By decision dated November 17, 1997, this Court granted petitioner’s motion for an order declaring that no factual issues were raised by the pleadings. Respondent is collaterally estopped from relitigating in this proceeding the nature of the lawsuit he brought in District Court (see, e.g., Matter of Intemann, 165 AD2d 974). Respondent was heard in mitigation on February 11, 1998. We conclude that, to protect the public, deter similar misconduct, and preserve the reputation of the Bar, he should be suspended from practice for a period of six months (see, e.g., Matter of Mordkofsky, 232 AD2d 863, lv denied 89 NY2d 817, appeal dismissed 89 NY2d 983).

Mikoll, J. P., Mercure, Crew III, Yesawich Jr. and Peters, JJ., concur.

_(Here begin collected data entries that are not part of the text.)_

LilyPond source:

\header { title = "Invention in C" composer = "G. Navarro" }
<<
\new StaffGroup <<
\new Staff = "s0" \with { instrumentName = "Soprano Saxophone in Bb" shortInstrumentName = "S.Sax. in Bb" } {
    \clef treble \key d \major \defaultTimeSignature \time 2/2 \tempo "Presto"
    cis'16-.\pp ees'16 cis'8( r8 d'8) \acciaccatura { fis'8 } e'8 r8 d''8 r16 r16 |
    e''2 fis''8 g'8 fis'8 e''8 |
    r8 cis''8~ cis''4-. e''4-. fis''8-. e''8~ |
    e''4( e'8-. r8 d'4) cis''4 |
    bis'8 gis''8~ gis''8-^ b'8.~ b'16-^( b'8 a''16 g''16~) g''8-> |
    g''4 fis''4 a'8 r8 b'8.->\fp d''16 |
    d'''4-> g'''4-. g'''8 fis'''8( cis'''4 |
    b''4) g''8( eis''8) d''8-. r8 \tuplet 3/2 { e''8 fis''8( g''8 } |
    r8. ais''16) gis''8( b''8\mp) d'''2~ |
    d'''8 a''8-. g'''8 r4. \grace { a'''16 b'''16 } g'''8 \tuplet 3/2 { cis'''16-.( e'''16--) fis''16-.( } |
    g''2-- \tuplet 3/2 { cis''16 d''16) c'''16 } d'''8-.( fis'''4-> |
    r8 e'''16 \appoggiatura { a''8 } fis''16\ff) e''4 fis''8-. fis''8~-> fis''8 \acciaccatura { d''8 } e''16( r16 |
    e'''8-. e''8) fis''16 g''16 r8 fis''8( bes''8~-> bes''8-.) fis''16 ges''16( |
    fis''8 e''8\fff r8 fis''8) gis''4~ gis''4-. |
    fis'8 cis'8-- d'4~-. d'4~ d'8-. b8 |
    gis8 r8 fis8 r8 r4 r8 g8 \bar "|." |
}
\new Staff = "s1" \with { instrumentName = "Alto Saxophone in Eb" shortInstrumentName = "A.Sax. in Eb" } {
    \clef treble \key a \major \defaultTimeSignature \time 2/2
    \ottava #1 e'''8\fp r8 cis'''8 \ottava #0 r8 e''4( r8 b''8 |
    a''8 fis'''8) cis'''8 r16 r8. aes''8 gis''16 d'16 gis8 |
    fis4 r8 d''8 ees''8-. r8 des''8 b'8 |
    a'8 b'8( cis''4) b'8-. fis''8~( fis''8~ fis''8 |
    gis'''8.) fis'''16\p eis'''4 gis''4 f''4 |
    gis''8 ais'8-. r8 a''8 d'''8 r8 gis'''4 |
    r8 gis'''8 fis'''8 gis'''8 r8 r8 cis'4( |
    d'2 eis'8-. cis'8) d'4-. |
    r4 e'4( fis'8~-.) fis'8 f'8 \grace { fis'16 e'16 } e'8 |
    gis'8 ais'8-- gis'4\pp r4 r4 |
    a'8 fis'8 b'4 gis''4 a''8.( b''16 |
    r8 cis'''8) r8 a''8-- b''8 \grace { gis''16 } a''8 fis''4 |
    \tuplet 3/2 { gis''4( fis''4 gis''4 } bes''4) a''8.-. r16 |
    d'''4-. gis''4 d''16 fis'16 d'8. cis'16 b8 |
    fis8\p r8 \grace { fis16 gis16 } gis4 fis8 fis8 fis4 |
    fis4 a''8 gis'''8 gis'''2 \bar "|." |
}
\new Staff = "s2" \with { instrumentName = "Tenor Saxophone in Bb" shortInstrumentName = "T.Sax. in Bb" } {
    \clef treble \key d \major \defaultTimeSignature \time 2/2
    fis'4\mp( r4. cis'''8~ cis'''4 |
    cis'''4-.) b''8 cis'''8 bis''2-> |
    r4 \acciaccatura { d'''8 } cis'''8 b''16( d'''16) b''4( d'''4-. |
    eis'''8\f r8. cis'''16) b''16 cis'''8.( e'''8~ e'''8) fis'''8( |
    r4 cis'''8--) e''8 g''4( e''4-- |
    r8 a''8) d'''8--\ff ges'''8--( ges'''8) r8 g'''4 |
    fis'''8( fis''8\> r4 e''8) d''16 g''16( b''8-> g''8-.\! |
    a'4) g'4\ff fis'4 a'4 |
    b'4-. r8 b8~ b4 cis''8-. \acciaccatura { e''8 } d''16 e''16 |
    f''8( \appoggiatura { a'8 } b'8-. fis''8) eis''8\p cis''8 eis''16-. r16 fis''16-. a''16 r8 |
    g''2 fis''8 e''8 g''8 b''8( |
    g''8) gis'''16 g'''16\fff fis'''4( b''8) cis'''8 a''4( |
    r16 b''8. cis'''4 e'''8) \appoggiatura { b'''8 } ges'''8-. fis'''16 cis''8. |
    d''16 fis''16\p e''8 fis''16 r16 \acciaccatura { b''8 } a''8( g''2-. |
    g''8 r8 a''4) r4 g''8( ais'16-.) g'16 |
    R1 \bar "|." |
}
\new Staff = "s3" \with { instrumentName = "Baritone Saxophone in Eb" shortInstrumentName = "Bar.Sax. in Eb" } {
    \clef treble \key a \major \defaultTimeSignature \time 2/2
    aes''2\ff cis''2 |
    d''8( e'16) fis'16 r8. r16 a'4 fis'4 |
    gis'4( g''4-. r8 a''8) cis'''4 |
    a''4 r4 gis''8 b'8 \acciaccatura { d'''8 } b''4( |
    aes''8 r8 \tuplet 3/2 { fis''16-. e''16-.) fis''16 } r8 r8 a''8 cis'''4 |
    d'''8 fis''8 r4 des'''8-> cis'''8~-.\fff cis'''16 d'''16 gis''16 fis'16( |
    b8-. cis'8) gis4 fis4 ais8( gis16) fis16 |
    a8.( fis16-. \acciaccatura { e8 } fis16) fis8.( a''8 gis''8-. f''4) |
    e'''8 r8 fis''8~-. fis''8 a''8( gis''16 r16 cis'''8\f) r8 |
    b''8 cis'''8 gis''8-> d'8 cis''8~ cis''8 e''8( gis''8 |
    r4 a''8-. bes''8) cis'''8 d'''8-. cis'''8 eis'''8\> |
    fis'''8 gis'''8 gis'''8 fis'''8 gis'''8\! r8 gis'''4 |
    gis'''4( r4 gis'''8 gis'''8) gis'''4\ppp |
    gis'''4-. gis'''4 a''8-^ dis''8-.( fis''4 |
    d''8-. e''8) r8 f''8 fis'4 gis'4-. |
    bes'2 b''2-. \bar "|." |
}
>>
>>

Ordered that respondent is found guilty of the professional misconduct charged and specified in the petition; and it is further ordered that respondent is suspended from *819the practice of law for a period of six months, effective thirty (30) days from the date of this order, and until further order of this Court; and it is further ordered that respondent, for the period of his suspension, is commanded to desist and refrain from the practice of law in any form either as principal or as agent, clerk or employee of another, and is forbidden to appear as an attorney or counselor-at-law before any court, Judge, Justice, board, commission or other public authority or to give to another any opinion as to the law or its application or any advice in relation thereto; and it is further ordered that respondent shall comply with the provisions of section 806.9 (22 NYCRR 806.9) of this Court’s rules regulating the conduct of suspended attorneys.